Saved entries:
┄┄┄┄┄┄┄┄┄┄

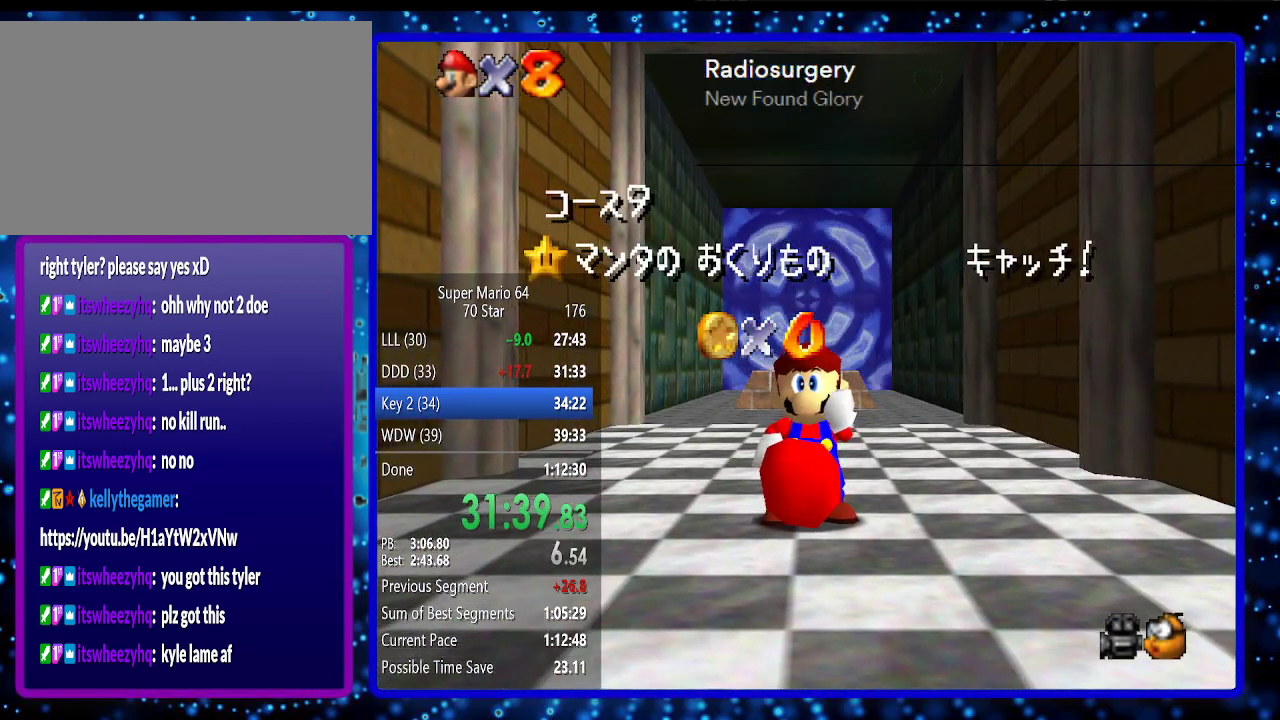
{"buttons": ["A"], "left_stick": "center", "events": [[50, "A", "down"], [67, "A", "up"], [167, "A", "down"], [233, "A", "up"], [300, "A", "down"], [367, "A", "up"], [417, "A", "down"]]}
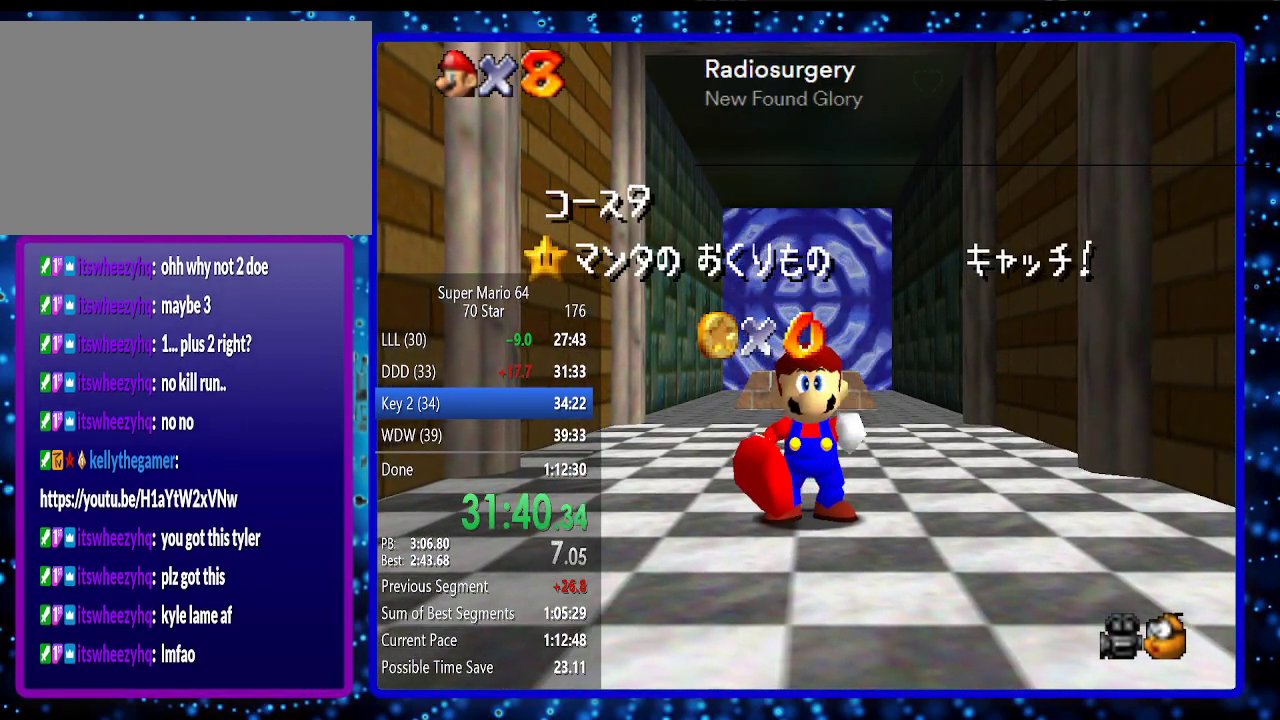
{"buttons": [], "left_stick": "center", "events": [[50, "A", "up"], [117, "A", "down"], [167, "A", "up"], [233, "A", "down"], [333, "A", "up"], [383, "A", "down"], [450, "A", "up"]]}
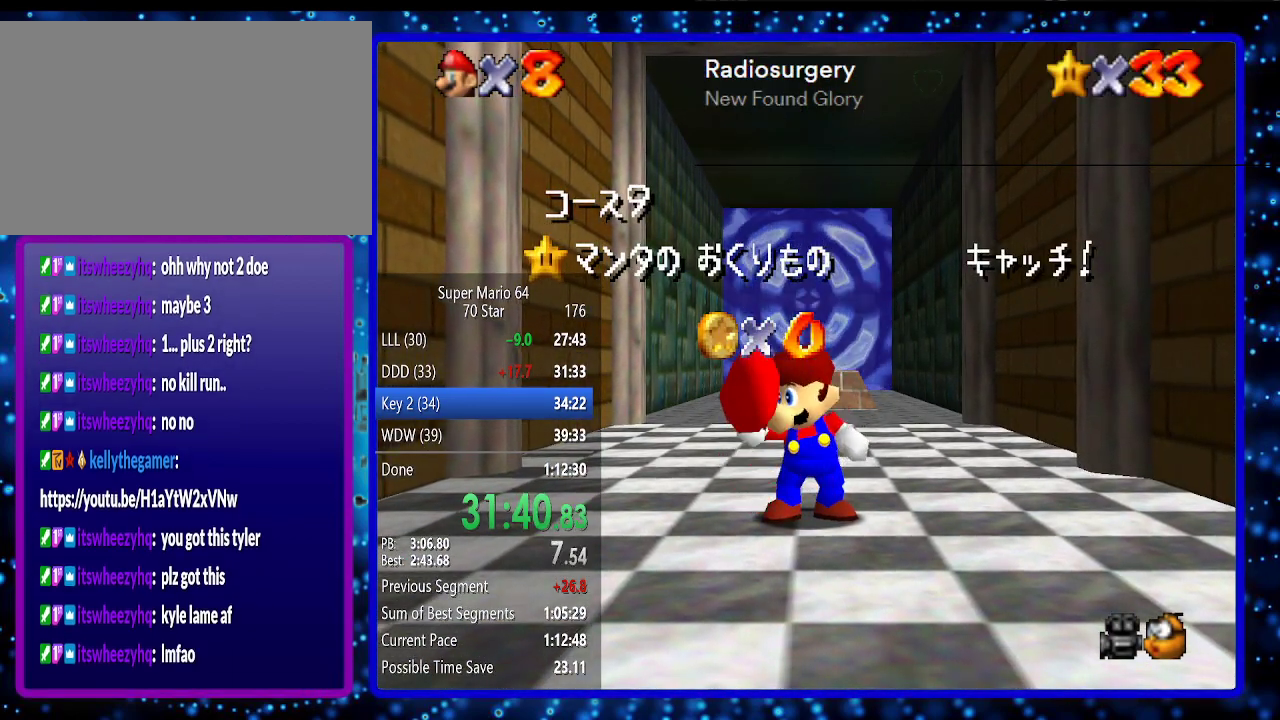
{"buttons": ["A"], "left_stick": "center", "events": [[83, "A", "down"], [133, "A", "up"], [233, "A", "down"], [300, "A", "up"], [367, "A", "down"], [433, "A", "up"], [483, "A", "down"]]}
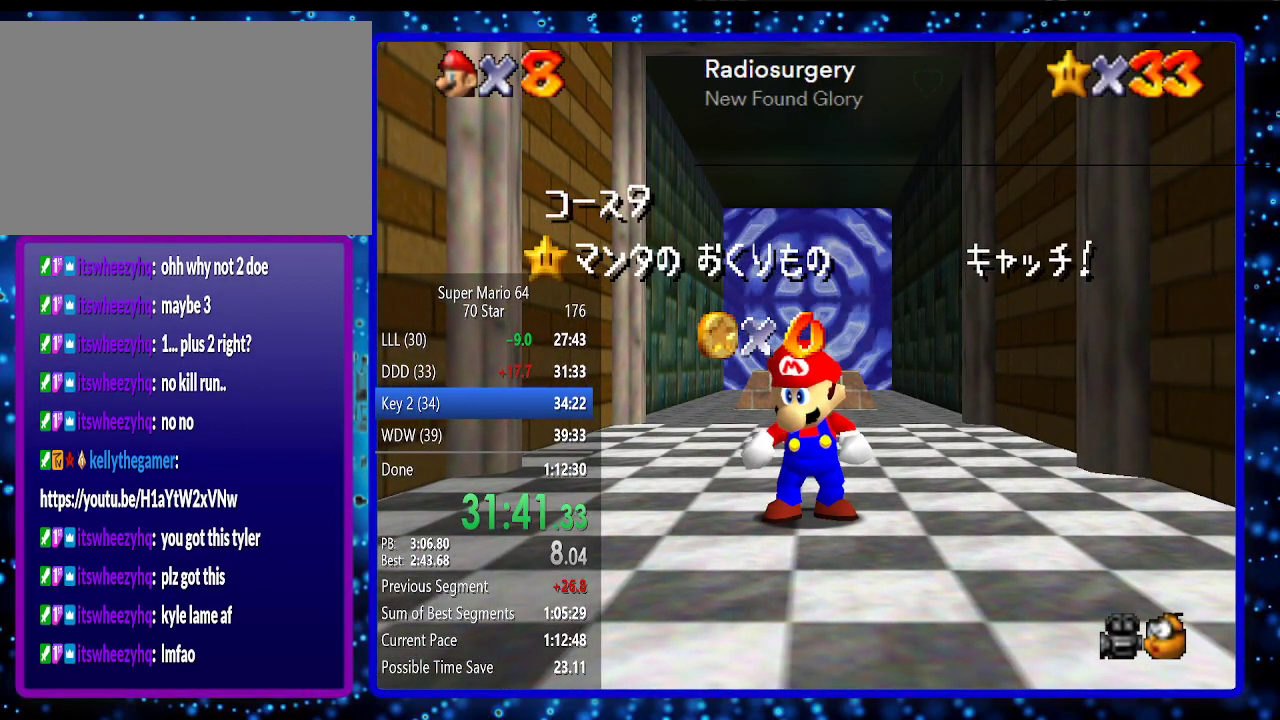
{"buttons": ["A"], "left_stick": "center", "events": [[83, "A", "up"], [150, "A", "down"], [200, "A", "up"], [300, "A", "down"], [367, "A", "up"], [417, "A", "down"]]}
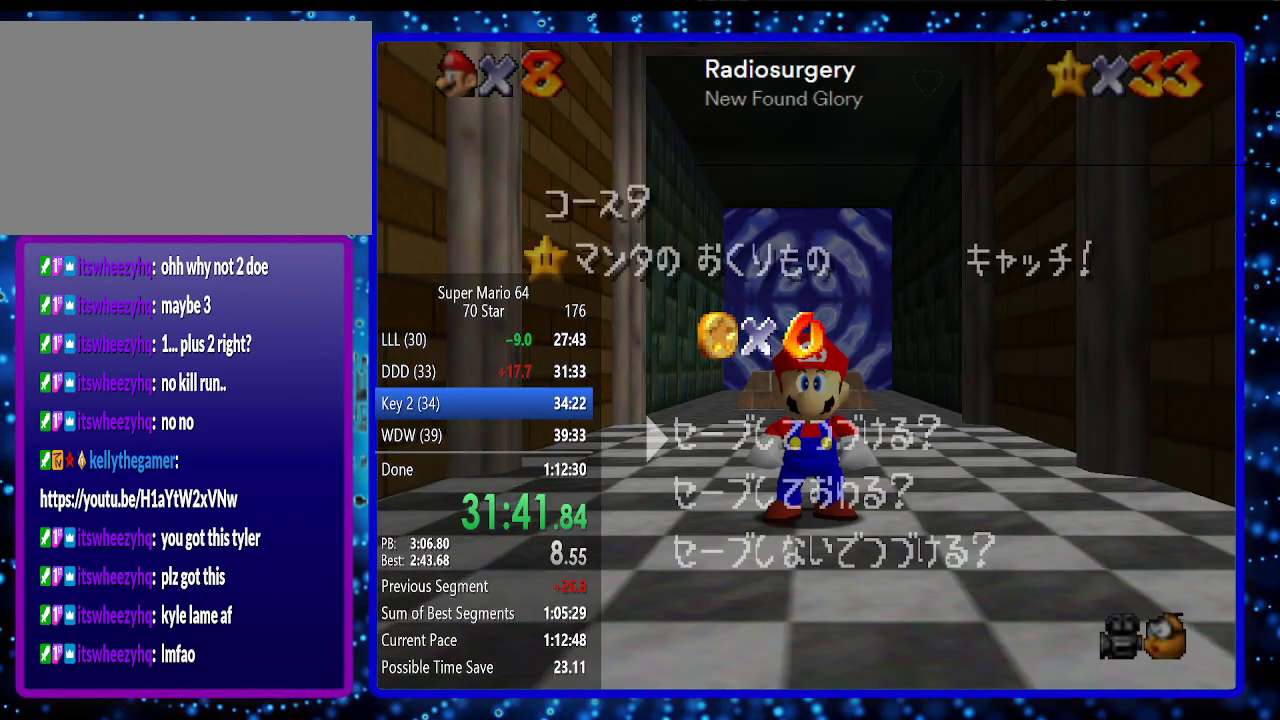
{"buttons": [], "left_stick": "up", "events": [[50, "A", "up"], [83, "left_stick", "up"], [100, "A", "down"], [167, "A", "up"], [233, "A", "down"], [300, "A", "up"]]}
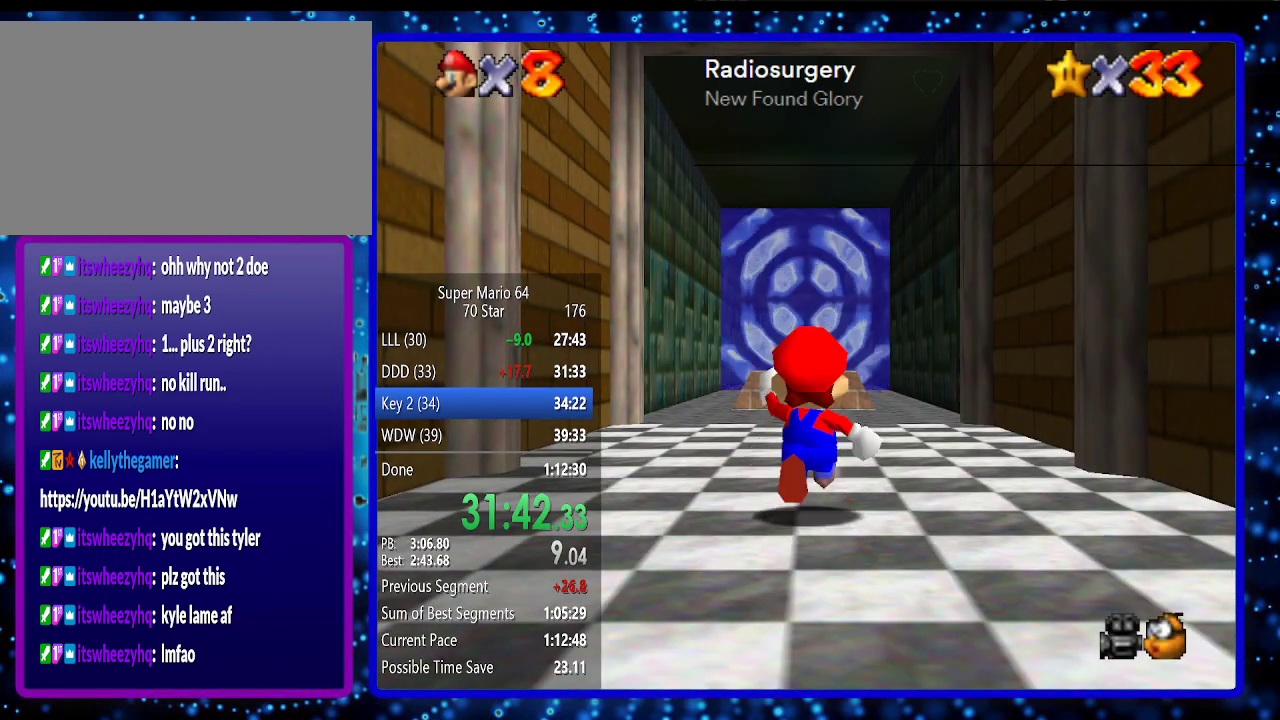
{"buttons": [], "left_stick": "up", "events": [[333, "A", "down"], [333, "B", "down"], [450, "A", "up"], [450, "B", "up"]]}
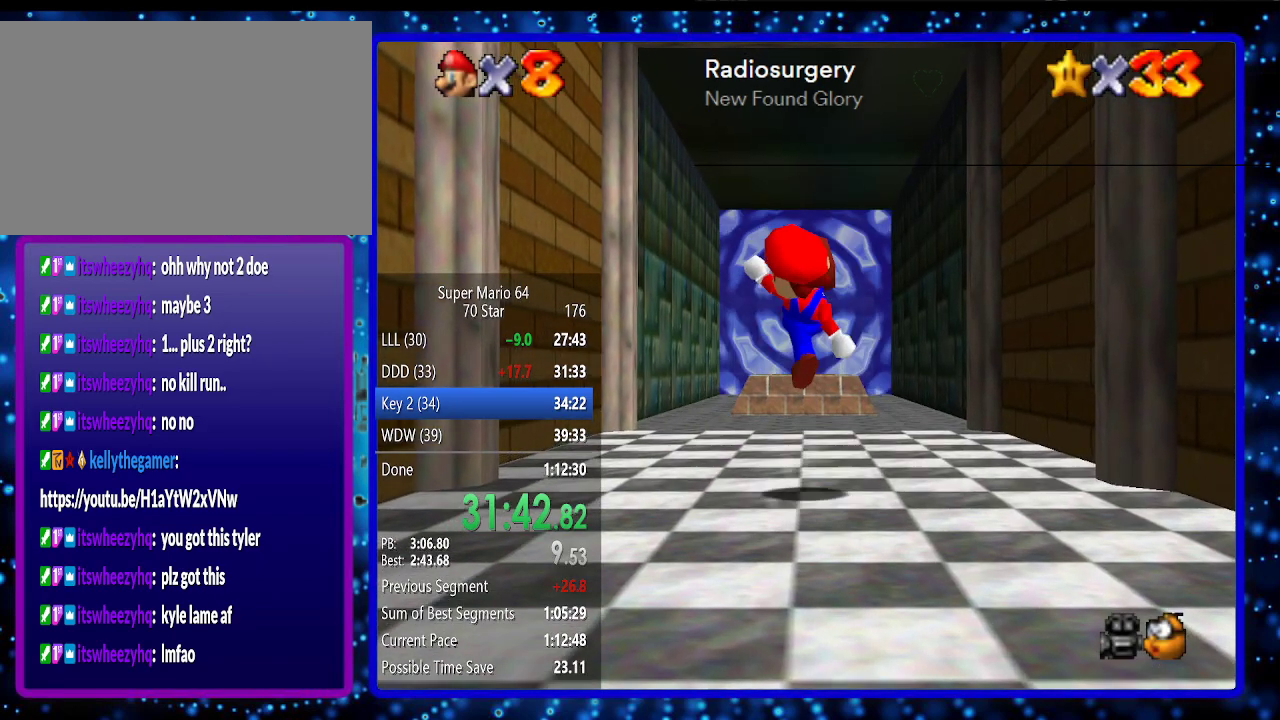
{"buttons": [], "left_stick": "up", "events": [[200, "A", "down"], [300, "A", "up"]]}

┄┄┄┄┄┄┄┄┄┄

### Activity
Search the data for the string "center" and copy every line where it appears.

### Answer for the task
{"buttons": ["A"], "left_stick": "center", "events": [[50, "A", "down"], [67, "A", "up"], [167, "A", "down"], [233, "A", "up"], [300, "A", "down"], [367, "A", "up"], [417, "A", "down"]]}
{"buttons": [], "left_stick": "center", "events": [[50, "A", "up"], [117, "A", "down"], [167, "A", "up"], [233, "A", "down"], [333, "A", "up"], [383, "A", "down"], [450, "A", "up"]]}
{"buttons": ["A"], "left_stick": "center", "events": [[83, "A", "down"], [133, "A", "up"], [233, "A", "down"], [300, "A", "up"], [367, "A", "down"], [433, "A", "up"], [483, "A", "down"]]}
{"buttons": ["A"], "left_stick": "center", "events": [[83, "A", "up"], [150, "A", "down"], [200, "A", "up"], [300, "A", "down"], [367, "A", "up"], [417, "A", "down"]]}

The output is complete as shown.